Polysaccharide Storage Disease (PSSM)

Research is needed on polysaccharide storage disease in horses.

Every single sample from diseased animals and related comparison animals is important.

Please send us an EDTA blood sample or hair root sample together with the completed data entry form.

Genetic testing for PSSM for research purposes is free of charge. For sample preparation and DNA isolation 25 Euro will be charged.

Congenital defects play a significant role in horse breeding, as they are associated with both economic losses, which are sometimes very high, and emotional losses. In order to prevent the production of diseased animals and to have a breeding influence on the further spread of defect alleles, the possibility of performing a genetic test is of great advantage.
Polysaccharide storage disease (PSSM) is a hereditary disease that can be manifested by painful muscle cramps, symptoms similar to cruciate rash, and even muscle wasting. It is caused by an abnormal accumulation of polysaccharides in the muscle fibers of the skeletal muscles.

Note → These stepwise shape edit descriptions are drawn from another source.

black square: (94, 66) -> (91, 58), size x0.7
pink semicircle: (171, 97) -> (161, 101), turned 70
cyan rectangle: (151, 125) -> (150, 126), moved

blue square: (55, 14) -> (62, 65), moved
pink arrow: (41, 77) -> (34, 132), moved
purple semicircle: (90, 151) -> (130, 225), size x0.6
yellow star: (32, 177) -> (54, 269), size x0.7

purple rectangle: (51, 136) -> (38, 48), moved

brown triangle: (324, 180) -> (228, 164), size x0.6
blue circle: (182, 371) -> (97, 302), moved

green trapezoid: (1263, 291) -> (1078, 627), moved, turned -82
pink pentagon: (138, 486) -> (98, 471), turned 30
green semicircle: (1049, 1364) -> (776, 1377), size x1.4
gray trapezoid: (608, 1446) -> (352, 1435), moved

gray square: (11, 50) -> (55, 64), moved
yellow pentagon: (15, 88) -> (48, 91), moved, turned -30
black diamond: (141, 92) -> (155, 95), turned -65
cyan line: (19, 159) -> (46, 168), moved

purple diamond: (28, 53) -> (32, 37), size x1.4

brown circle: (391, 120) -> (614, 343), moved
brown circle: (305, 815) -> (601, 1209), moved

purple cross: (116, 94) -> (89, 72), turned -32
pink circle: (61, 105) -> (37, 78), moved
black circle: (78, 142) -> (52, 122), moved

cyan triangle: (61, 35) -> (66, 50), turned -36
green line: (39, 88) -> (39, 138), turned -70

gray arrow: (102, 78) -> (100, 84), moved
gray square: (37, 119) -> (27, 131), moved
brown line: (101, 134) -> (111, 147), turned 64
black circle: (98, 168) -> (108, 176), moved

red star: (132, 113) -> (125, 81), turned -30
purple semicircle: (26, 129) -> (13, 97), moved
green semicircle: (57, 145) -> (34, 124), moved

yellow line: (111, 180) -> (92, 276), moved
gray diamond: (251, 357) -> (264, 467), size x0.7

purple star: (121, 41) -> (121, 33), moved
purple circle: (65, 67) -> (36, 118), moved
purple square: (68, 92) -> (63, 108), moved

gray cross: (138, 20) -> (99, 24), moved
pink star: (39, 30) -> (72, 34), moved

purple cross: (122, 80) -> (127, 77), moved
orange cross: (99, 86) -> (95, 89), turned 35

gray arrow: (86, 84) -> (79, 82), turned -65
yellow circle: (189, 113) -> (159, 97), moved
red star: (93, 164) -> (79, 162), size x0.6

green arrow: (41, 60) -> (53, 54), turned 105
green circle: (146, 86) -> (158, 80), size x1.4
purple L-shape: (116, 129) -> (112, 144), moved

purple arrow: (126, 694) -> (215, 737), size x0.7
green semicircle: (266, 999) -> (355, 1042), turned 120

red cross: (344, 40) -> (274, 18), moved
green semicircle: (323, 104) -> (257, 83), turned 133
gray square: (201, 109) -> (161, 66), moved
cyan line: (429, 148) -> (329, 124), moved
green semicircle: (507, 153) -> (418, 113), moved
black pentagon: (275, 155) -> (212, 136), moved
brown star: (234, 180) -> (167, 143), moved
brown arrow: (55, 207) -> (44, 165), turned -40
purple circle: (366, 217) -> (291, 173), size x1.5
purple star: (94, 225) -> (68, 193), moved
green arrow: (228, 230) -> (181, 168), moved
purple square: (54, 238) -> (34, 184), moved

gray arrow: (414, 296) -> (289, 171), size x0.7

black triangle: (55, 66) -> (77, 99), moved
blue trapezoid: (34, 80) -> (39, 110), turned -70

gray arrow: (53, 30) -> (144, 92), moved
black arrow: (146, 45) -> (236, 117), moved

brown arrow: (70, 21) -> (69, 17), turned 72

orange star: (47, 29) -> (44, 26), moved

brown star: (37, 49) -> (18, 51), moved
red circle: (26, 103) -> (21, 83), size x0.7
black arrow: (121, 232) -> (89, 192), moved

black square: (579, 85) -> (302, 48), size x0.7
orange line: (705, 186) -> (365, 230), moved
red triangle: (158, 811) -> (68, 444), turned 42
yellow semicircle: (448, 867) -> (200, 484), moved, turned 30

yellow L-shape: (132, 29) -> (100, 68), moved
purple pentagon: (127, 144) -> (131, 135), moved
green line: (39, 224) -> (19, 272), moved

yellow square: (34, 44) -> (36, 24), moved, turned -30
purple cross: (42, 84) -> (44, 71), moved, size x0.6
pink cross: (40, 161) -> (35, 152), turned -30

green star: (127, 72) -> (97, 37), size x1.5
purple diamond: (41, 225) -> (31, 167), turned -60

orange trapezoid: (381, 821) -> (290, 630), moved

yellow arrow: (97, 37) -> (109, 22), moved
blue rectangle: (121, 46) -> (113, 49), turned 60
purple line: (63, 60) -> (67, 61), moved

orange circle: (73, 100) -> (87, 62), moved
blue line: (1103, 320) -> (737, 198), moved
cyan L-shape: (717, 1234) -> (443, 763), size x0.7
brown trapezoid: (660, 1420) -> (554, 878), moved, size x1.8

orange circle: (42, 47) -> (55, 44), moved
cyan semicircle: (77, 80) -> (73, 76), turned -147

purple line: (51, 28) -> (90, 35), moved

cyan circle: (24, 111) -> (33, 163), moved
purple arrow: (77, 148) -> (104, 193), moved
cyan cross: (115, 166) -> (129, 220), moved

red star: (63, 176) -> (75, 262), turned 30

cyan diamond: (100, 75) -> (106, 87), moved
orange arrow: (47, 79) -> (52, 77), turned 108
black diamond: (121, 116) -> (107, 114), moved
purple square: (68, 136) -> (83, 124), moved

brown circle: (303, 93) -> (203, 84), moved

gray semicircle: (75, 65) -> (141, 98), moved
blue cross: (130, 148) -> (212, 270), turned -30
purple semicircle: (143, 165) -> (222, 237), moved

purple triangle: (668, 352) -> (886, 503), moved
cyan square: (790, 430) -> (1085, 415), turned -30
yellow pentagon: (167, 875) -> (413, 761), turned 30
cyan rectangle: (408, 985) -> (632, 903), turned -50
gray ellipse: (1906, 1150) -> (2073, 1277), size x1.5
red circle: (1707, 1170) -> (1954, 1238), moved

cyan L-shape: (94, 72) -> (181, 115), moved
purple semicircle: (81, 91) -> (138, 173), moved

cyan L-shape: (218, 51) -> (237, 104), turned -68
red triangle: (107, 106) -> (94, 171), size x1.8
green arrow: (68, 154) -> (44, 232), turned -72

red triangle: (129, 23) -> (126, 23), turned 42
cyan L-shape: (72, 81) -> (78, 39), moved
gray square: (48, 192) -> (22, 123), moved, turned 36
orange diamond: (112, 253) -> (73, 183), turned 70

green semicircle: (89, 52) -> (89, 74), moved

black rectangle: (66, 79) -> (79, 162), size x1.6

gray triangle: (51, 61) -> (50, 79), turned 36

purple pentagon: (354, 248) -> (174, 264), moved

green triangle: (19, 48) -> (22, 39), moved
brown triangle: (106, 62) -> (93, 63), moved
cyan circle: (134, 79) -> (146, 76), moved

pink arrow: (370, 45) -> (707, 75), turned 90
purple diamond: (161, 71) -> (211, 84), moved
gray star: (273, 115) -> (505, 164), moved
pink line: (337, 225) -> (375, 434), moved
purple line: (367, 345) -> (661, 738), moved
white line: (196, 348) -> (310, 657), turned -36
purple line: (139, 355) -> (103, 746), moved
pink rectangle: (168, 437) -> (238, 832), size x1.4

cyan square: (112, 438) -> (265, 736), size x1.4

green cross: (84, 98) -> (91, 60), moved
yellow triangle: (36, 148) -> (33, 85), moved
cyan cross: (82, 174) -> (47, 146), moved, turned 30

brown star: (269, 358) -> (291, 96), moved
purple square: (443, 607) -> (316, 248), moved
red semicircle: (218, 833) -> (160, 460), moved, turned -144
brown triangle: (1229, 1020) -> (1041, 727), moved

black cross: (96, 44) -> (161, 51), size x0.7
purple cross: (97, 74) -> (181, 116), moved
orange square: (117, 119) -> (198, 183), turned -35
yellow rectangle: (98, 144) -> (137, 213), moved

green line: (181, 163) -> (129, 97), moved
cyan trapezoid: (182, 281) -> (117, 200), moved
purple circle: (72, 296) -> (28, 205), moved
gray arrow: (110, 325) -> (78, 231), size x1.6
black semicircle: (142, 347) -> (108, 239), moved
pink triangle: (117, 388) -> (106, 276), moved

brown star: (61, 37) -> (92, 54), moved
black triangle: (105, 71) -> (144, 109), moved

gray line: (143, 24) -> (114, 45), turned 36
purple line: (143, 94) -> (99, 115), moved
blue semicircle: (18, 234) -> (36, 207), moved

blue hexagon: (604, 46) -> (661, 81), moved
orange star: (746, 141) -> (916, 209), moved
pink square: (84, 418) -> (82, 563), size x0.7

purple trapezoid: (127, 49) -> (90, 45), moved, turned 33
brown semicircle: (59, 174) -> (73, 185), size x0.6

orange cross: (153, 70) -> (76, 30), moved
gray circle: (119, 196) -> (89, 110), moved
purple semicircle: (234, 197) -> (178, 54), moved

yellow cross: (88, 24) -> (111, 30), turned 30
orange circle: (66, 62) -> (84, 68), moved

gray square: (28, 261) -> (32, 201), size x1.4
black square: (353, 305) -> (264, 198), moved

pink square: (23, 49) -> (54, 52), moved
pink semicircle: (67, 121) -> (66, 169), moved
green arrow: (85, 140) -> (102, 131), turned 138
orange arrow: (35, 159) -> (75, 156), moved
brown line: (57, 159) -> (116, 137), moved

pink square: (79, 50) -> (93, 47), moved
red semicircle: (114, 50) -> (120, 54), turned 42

Particularly cold-blooded horse breeds such as the Rhenish-German Cold Blood, Belgian Cold Blood and Percheron as well as Quarter Horses and other warm-blooded horses and ponies can be affected.

Inheritance and development
PSSM is a glycogen storage disease caused by a point mutation in the gene GYS1 (glycogen synthase 1). This gene is responsible for the expression of glycogen synthase in skeletal muscle, an enzyme that stores sugar in the form of glycogen in the muscles. The mutation-induced exchange of the amino acids arginine to histidine causes an increase in the activity of the enzyme and thus in glycogen production. The consequences are an accumulation of glycogen and amylase-resistant inclusions in skeletal muscle (Larcher et al. 2008; McCue et al. 2008b). The disease is inherited in an autosomal dominant manner. This means that carriers of one copy of the mutated gene (N/ PSSM) are highly likely to develop the disease and pass the mutation to 50% of their offspring. Carriers of both copies (PSSM/ PSSM) are 100% likely to inherit the mutation to their offspring. In addition to this form caused by the GYS1 mutation, also called type 1 PSSM, there is another form (type 2) in which the mutation in GYS1 is undetectable despite a high storage of muscle glycogen in affected animals (McCue et al. 2008a; Baird et al. 2010). Detection of type 1 PSSM is possible via genetic testing. This requires a hair root sample or a blood sample containing the anticoagulant EDTA, from which DNA is isolated and tested according to standard procedures.

The provision of a genetic test is a great advantage for veterinarians, breeders and horse owners. It allows a quick and easy diagnosis with minimal stress to the horse. The foundation for this is already done by detecting the GYS1 mutation. But what exactly does a PSSM positive test result mean for my horse? What is the penetrance, i.e. the actual occurrence of the disease, if it has one or two defect alleles? The development of clinical symptoms is dependent on feeding, husbandry and especially on other genes. How strongly these factors act in detail and which interaction triggers an actual symptomatology remains to be clarified.
The research work of the Institute of Animal Breeding and Genetics of the University of Veterinary Medicine Hanover aims to verify the actual disease rate for PSSM positive animals with one and with two defect alleles and the influence of possible further genetic factors and thus to provide a basis for a reliable statement about the disease course of the individual animal and to give the breeder an aid for the breeding decision. Therefore, it is important that, if possible, all available samples (hair root sample or EDTA blood) from horses with symptoms typical of PSSM or GYS1-positive genetic test are sent to the Institute together with the completed recording sheet. In addition, the minimal intervention of taking a biopsy is necessary to confirm the diagnosis. In the future, this procedure should facilitate a clear diagnosis and enable a reliable statement by means of a genetic test.